Exercise: From the items below, pull out each line that contains the string "series". Upper and lower case must match.
▽
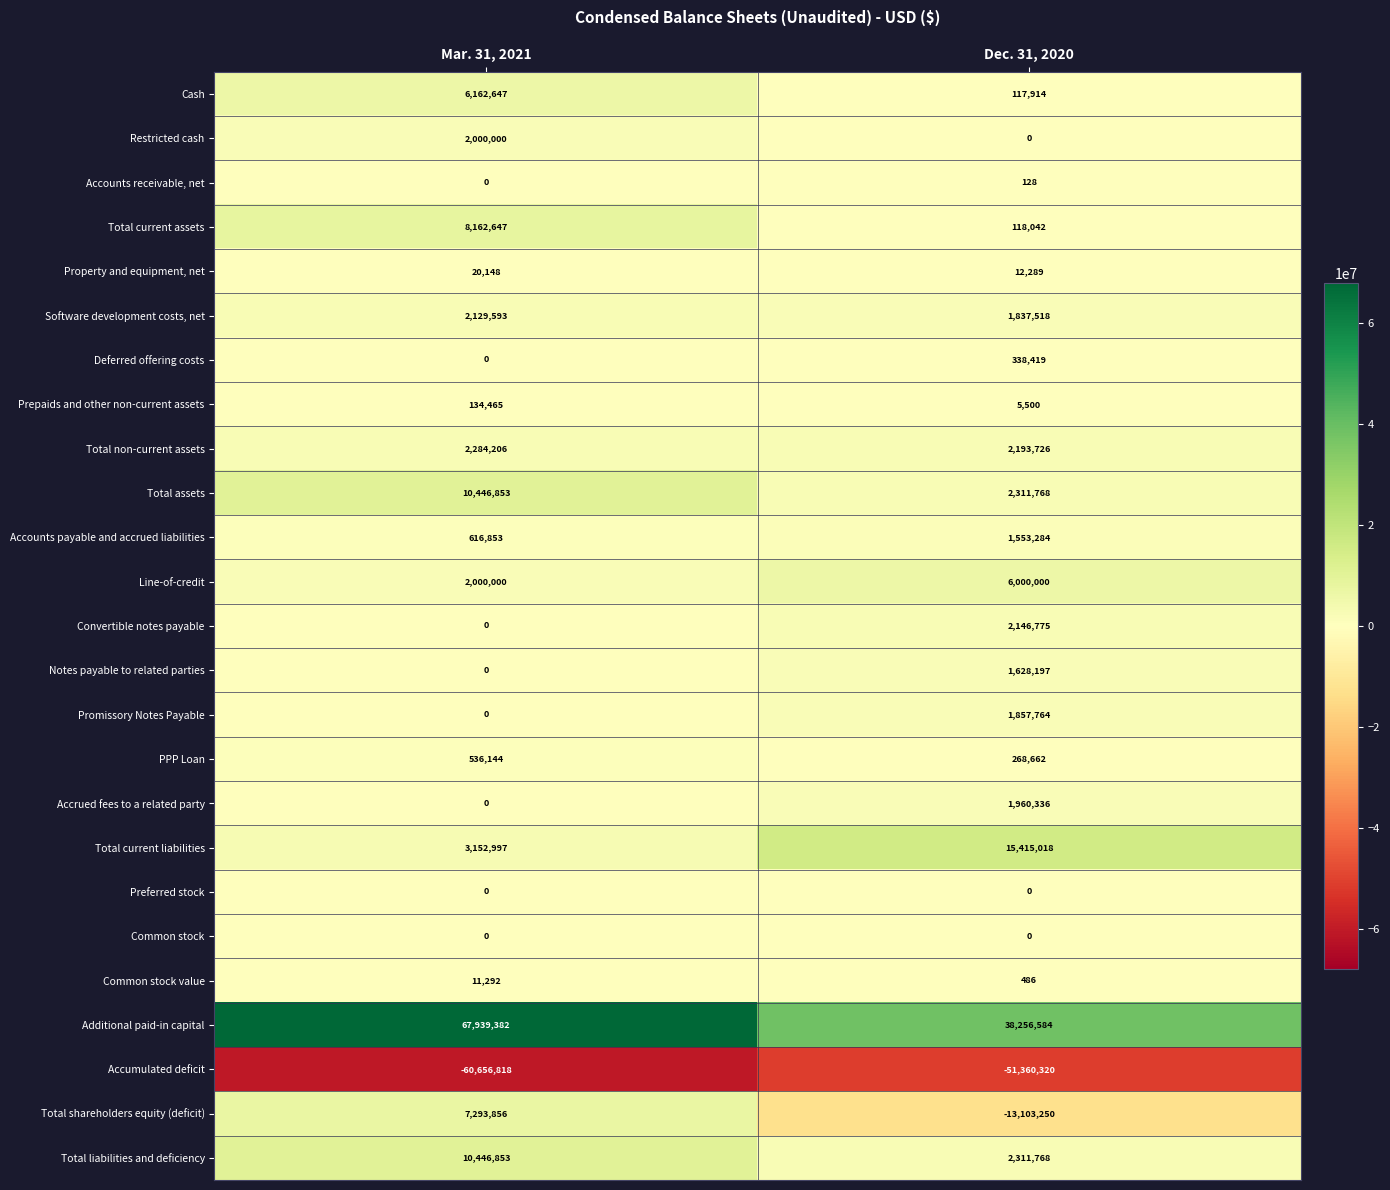

What is the total value across all series at Dec. 31, 2020?

13870608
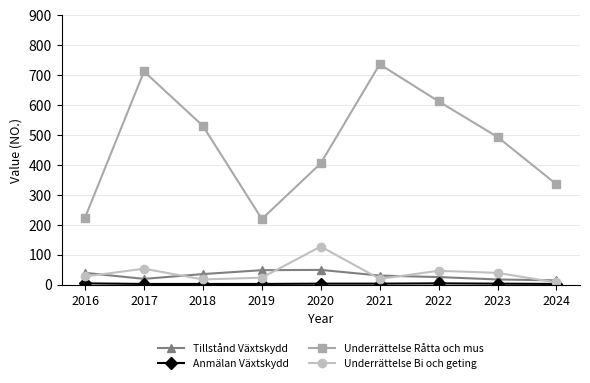

What is the value of the Underrättelse Råtta och mus point at the 1st from the left?

225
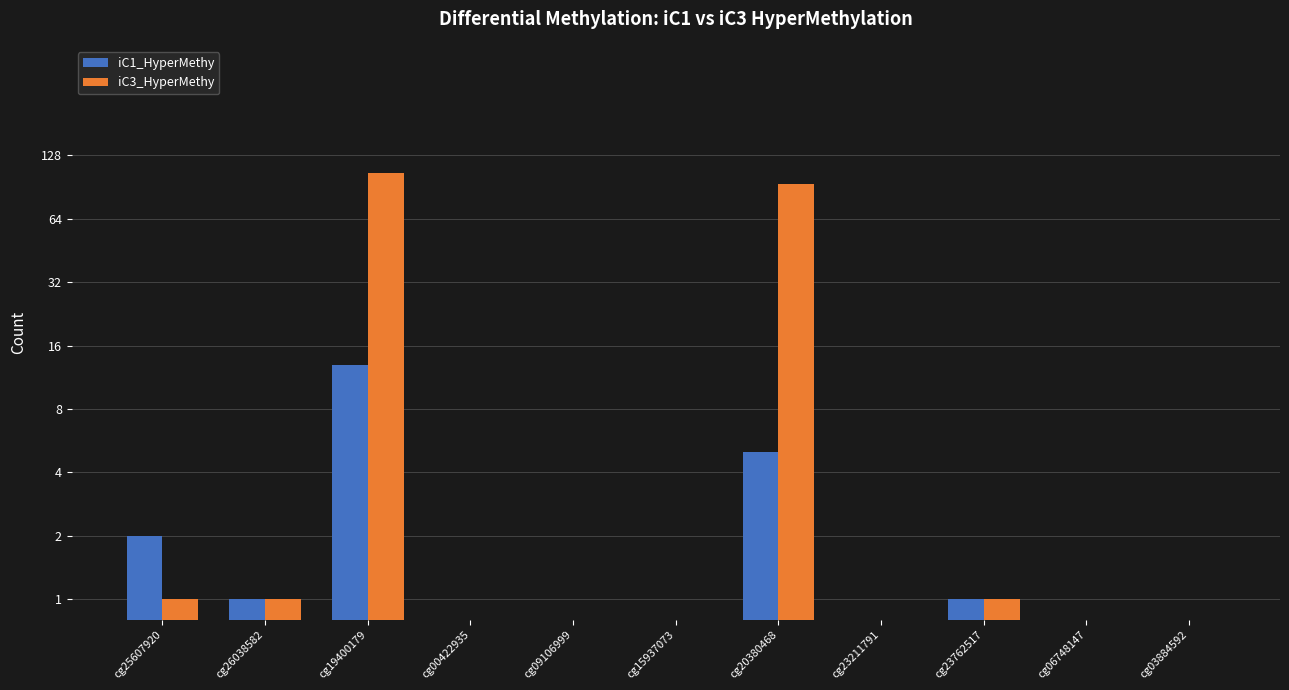

The value of iC1_HyperMethy at cg23211791 is -8. True or false?

False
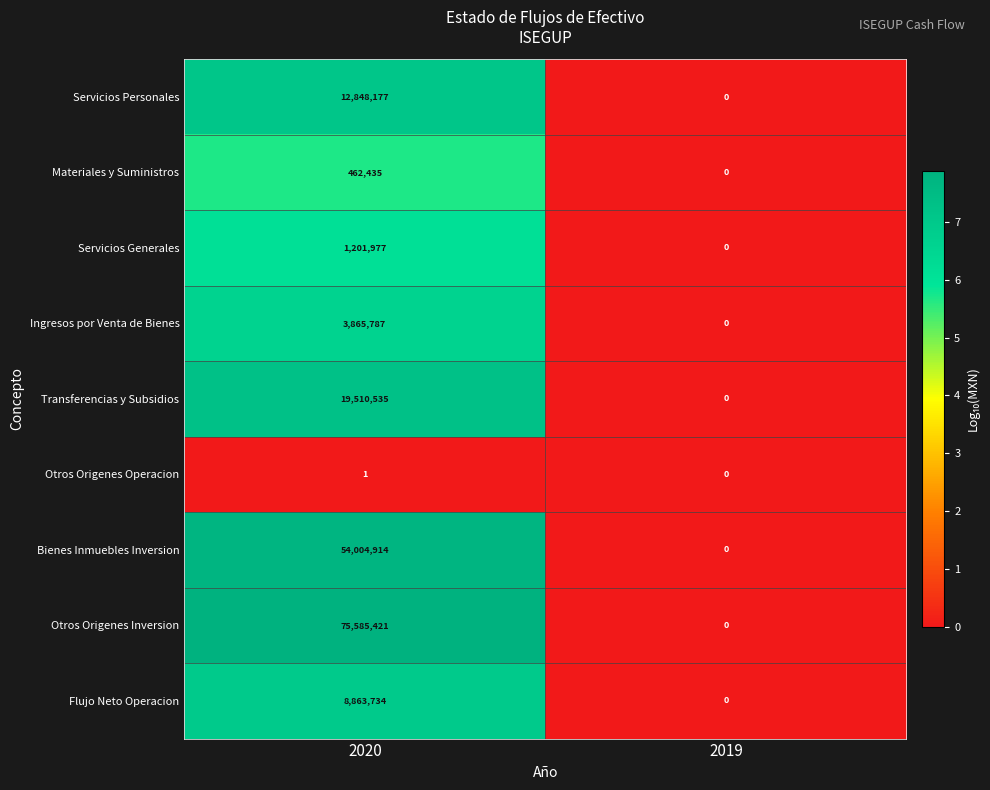

Which category has the highest value in the Servicios Personales series?

2020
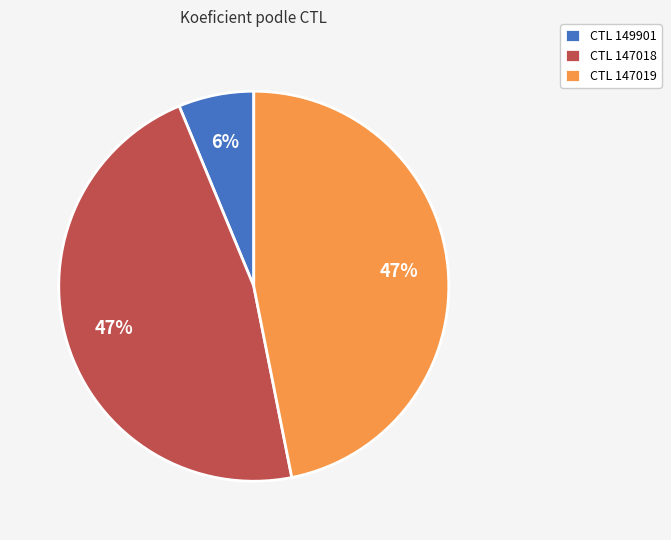

Do CTL 149901 and CTL 147018 together represent more than half of the pie?

Yes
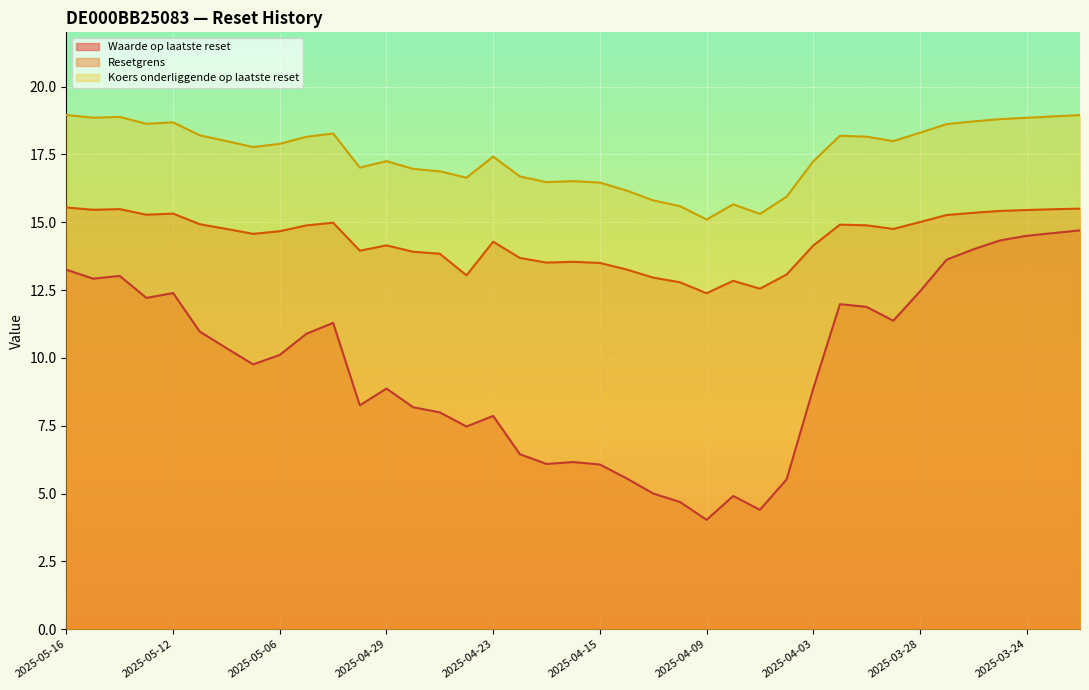

Reading right to left, transcribe all the data shown in this chart.

Waarde op laatste reset: 14.7	14.6	14.5	14.3	14.0	13.6	12.4	11.4	11.9	12.0	8.9	5.5	4.4	4.9	4.0	4.7	5.0	5.6	6.1	6.2	6.1	6.5	7.9	7.5	8.0	8.2	8.9	8.2	11.3	10.9	10.1	9.8	10.4	11.0	12.4	12.2	13.0	12.9	13.2
Resetgrens: 15.5	15.5	15.4	15.4	15.3	15.3	15.0	14.8	14.9	14.9	14.1	13.1	12.6	12.8	12.4	12.8	13.0	13.3	13.5	13.5	13.5	13.7	14.3	13.0	13.8	13.9	14.1	14.0	15.0	14.9	14.7	14.6	14.8	14.9	15.3	15.3	15.5	15.5	15.5
Koers onderliggende op laatste reset: 18.9	18.9	18.9	18.8	18.7	18.6	18.3	18.0	18.2	18.2	17.2	15.9	15.3	15.7	15.1	15.6	15.8	16.2	16.5	16.5	16.5	16.7	17.4	16.6	16.9	17.0	17.3	17.0	18.3	18.1	17.9	17.8	18.0	18.2	18.7	18.6	18.9	18.9	19.0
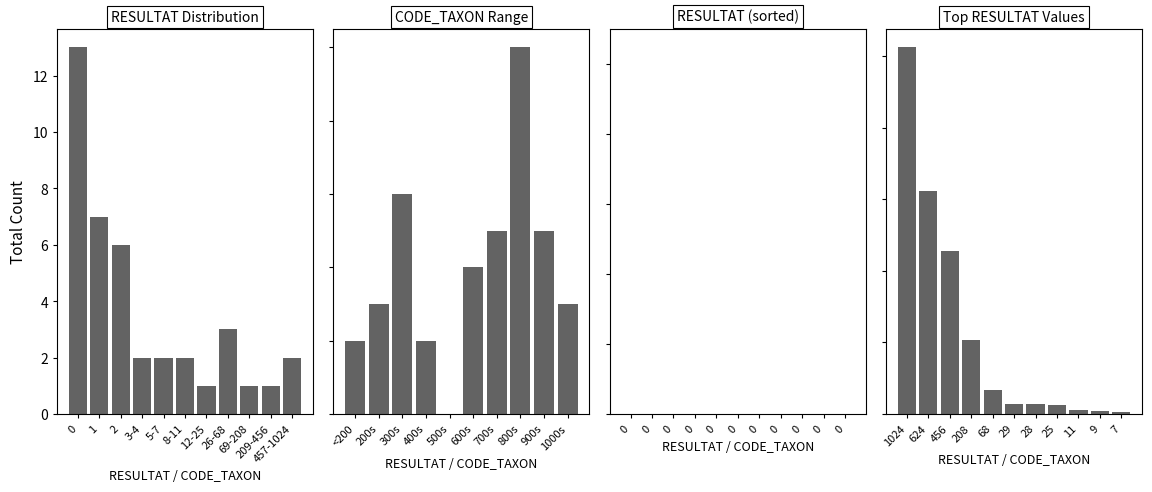

Which series has the largest total across all categories?

CODE_TAXON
△
Answer box:
What is the total value across all series at Dec. 31, 2020?
Which category has the highest value in the Servicios Personales series?
Which series has the largest total across all categories?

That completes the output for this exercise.